The firmware update is designed to maximize the power flow to the drone and get Spark back up to it’s rated 16 minute flight window. But do note here, that the firmware update is actually two updates in one, as both the drone, and the battery’s firmware must be updated. So if you have more than one battery, you’ll need to pay attention to that during the update process.
In addition to fixing the power management bug, the mandatory firmware update improves support with DJI Goggles, PalmLaunch mode, and the ability of Spark to recognize QuickShot Dronie control with greater accuracy. DJI has also made remote control compatibility better after future firmware updates.

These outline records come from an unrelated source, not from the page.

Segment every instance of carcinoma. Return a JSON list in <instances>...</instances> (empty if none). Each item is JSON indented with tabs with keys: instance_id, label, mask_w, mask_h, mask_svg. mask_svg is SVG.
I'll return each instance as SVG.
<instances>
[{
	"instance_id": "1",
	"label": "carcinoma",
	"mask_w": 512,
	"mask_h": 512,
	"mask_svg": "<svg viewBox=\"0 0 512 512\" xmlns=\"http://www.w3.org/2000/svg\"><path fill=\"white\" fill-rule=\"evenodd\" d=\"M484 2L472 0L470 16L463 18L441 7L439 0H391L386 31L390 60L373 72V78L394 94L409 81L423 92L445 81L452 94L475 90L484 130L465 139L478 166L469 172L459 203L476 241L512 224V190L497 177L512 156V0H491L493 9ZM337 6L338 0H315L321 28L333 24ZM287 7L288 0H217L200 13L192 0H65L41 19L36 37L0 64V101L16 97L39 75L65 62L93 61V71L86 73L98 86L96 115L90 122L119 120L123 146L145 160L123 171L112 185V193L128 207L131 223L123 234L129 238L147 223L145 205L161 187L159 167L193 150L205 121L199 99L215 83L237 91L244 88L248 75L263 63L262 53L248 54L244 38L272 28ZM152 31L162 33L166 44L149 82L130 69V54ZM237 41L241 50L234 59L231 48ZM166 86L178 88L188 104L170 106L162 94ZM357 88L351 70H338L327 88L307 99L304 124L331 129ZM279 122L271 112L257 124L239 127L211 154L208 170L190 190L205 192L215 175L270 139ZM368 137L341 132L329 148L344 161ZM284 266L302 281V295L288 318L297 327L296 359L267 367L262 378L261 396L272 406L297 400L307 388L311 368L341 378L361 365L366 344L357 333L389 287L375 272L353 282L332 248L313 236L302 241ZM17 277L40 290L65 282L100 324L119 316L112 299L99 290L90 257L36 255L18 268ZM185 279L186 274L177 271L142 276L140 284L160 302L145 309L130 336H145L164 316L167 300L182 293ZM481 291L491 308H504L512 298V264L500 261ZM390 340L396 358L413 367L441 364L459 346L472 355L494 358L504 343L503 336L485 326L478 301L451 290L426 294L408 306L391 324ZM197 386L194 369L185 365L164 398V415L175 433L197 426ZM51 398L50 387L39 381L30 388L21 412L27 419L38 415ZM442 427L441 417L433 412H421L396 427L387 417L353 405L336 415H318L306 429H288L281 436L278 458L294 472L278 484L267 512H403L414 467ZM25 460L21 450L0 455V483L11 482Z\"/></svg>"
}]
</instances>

But the real feature that DJI is serious about is the power management fix. In fact, DJI is so passionate about fixing the software glitches, that they’ve engineered the firmware update so that the drones won’t take off without the improved instructions. That does raise some interesting questions though. How does the drone know not to fly on the old firmware when it could fly the day before without it? That leads me to wonder if as part of DJI’s upload capability through your mobile app, if the drone phones home during every flight and sends telemetry data in order to be cleared for take off. If so, I’m not sure that was advertised as part of it’s feature set and could raise some privacy issues.
Already DJI has had to respond to the US Pentagon issuing an alert to all soldiers to not use DJI products on any missions or sanctioned activities due to it’s upload feature causing security concerns. DJI has moved to update the firmware of all drones to make sure that there is an opt out feature to fly and capture without archiving your footage online. But that may not be enough, if DJI can remotely send a kill command to your drone through your mobile device when you don’t upload a firmware update they decide you need.
Don’t get me wrong, in this instance, I think DJI is right to make sure that all users update their drones to get the new power management workflow. But it does open up some interesting questions about what else the company can do remotely, and if they have the right to ground your drone unless you comply.
Spark owners have until September 1st to update.